- Data section -
= Beginning of Section =

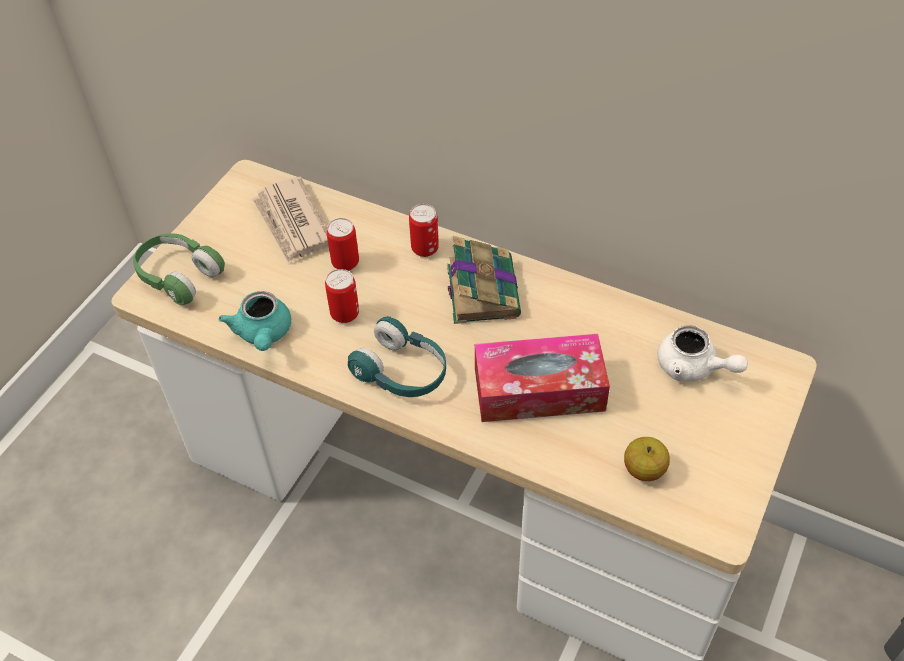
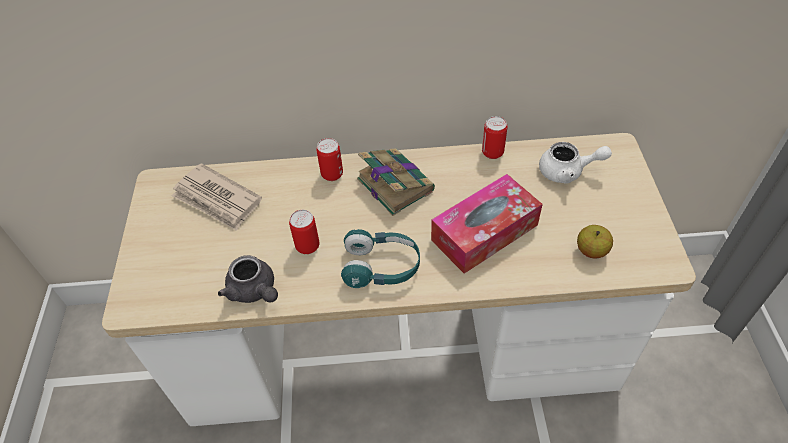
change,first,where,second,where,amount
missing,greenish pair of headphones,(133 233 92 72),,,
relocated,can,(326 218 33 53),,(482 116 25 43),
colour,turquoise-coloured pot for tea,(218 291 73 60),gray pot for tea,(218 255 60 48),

= End of Section =
= Beginning of Section =

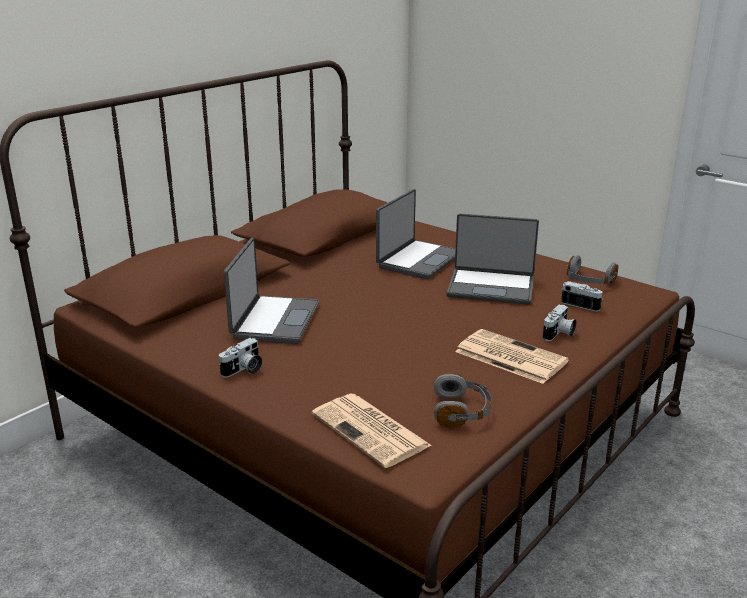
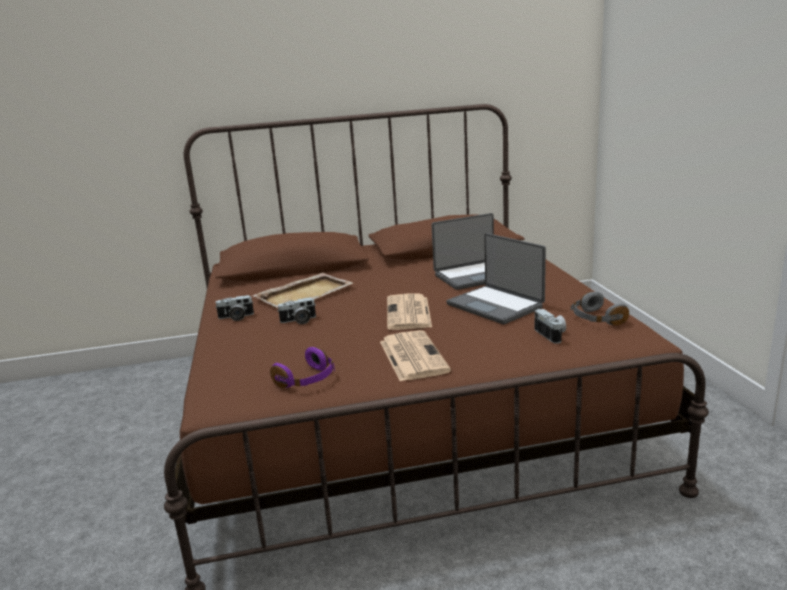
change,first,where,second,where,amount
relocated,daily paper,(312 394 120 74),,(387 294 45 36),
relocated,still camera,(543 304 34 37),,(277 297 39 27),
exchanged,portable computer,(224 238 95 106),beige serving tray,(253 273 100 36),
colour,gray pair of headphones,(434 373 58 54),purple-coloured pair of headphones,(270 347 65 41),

= End of Section =

- Description of the task -
After you work out how many lines in the material hold the word "headphones", please respond with that number alone.

- Written solution -
2